5 Reasons Not to Pursue Divorce Without Legal Counsel
May 25, 2020 15:11
When you’re going through a divorce, life becomes emotionally challenging on all fronts. After spending years building a life with another person, suddenly you have to tear it down and rebuild a different, separate life. If there are kids involved, things are even more complicated.
If you’ve tried to reconcile differences with your spouse on your own or through marriage counseling and you aren’t making any progress, divorce might be your only option. Before you print off your own forms and try to file for divorce alone, consider the following reasons for retaining legal counsel.
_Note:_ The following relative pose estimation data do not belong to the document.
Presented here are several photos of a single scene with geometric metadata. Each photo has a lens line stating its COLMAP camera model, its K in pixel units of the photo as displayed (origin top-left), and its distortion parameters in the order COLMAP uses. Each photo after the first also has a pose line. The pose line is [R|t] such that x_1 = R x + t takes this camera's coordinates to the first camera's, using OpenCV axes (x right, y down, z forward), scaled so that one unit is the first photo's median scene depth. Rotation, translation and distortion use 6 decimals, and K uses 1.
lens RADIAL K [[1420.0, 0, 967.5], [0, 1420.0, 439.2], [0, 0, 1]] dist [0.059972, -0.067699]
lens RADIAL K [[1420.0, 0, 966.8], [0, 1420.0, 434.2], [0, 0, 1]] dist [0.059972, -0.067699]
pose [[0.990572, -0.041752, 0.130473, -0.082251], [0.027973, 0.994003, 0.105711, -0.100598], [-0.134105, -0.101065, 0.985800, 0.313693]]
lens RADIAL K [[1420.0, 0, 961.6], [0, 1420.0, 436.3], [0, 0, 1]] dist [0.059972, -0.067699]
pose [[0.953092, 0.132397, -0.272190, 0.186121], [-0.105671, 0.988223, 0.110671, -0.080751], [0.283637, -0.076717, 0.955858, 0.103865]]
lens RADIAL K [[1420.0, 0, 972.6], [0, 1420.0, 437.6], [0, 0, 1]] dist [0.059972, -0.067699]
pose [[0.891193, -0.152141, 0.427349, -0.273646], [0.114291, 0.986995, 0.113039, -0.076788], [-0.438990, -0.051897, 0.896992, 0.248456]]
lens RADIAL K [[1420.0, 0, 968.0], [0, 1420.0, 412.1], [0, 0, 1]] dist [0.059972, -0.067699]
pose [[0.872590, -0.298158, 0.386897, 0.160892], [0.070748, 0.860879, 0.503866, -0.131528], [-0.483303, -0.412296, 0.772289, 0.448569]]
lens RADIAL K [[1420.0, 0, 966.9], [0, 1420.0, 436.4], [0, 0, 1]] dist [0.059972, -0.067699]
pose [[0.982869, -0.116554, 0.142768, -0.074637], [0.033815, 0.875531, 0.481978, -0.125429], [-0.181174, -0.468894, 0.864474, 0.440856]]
1. Emotions will get in the way of negotiating fair alimony
Part of filing for divorce involves figuring out which person will pay the other alimony. Generally speaking, the person with more income will be the one required to pay alimony. The payments will be required for a set amount and for a set duration of time.
Trying to work out alimony payments with your former spouse isn’t a good idea. Whether you’re the one who should be paying or receiving, emotions will get in the way of rational thinking. If you’re the one who should receive alimony payments, you’ll be tempted to settle for less than you deserve simply to cease arguing.
On the other hand, an experienced family law attorney will determine a fair amount and duration for alimony payments. An attorney will take all circumstances into account including financial abilities and needs for both parties.
Without a lawyer, you won’t know how long alimony payments should last. Generally speaking, alimony payments should last:
· Half the length of the marriage for marriages under ten years. If you were married for six years you can expect alimony payments to last for three years.
· Between 60-70% of the length of marriage for marriages that lasted longer than ten years. If you were married for twenty years, you can expect alimony payments to last up to fourteen years.
If you’re the one who should receive alimony, you’ll have a hard time convincing your spouse to pay you for the proper duration of time without a lawyer.
2. Emotions will get in the way of negotiating fair child support
In addition to alimony, child support is another financial obligation with intricacies only a lawyer is qualified to tackle.
Negotiating child support payments is treacherous territory for anyone without a lawyer. Child support is also intertwined with child custody issues and should always be left to legal counsel. Even if you do manage to come to an agreement regarding child support payments, without a court order your agreement may not be easy to enforce.
Getting a court order for child support makes payments easier to enforce and adds financial consequences for nonpayment. For example, if the paying parent misses enough payments, the court will garnish that parent’s wages. Fines can also be imposed and liens can be placed on property.
3. Mistakes can push your divorce back
It’s not uncommon for a divorce to take years to complete. Since the legal system is complex, you can’t afford to risk making errors that can set you back further. For instance, if you fill out the paperwork incorrectly or omit one piece of information, your case could get pushed back for months while the court attempts to contact you to resolve the issue.
4. Splitting assets isn’t as easy as you think
You don’t want to try to split assets with your former spouse without a lawyer. If you think it’s going to be easy, think again. Someone will always feel shorted and cheated no matter how you split your property.
A divorce lawyer will help you split assets equitably, which doesn’t always amount to an even split. For example, say one spouse makes $300,000 per year while the other spouse makes $20,000 per year. A lawyer will probably give more property to the spouse who makes $20,000 per year in an attempt to make the split equitable.
5. You’ll miss out on filing obscure claims
Few states have ‘homewrecker’ laws, but North Carolina happens to be one that does. Fox 6 reports that under this law, a spouse can sue another person for “purposefully interfering with the marital relationship.” That’s exactly what a man from Raleigh, NC did. After his divorce, he sued his former spouse’s lover and won a $750,000 judgment.
Lawyers know the law
No divorce will be easy, but it will be less stressful with a lawyer on your side. Don’t try to navigate the court system on your own. A divorce is considered a lawsuit and you need an attorney by your side.